(Beginning of DATA SUPPLIED)

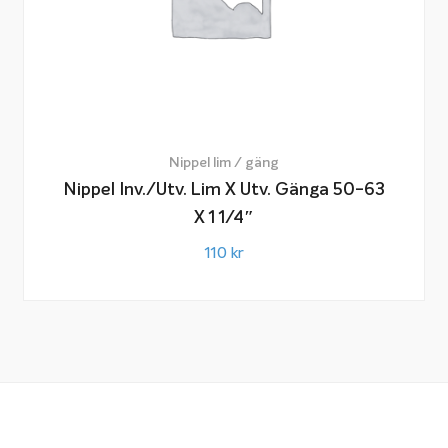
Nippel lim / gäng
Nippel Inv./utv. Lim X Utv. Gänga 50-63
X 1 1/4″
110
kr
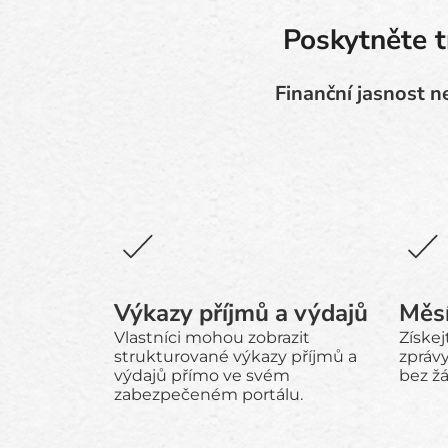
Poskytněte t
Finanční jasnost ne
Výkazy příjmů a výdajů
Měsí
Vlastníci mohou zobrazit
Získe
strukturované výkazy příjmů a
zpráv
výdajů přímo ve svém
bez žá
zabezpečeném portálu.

(End of DATA SUPPLIED)

TASK TO CARRY OUT> Would you set down the records exactly, with no pictures included?

YOUR SOLUTION>
Nippel lim / gäng
Nippel Inv./utv. Lim X Utv. Gänga 50-63
X 1 1/4″
110
kr
Poskytněte t
Finanční jasnost ne
Výkazy příjmů a výdajů
Měsí
Vlastníci mohou zobrazit
Získe
strukturované výkazy příjmů a
zpráv
výdajů přímo ve svém
bez žá
zabezpečeném portálu.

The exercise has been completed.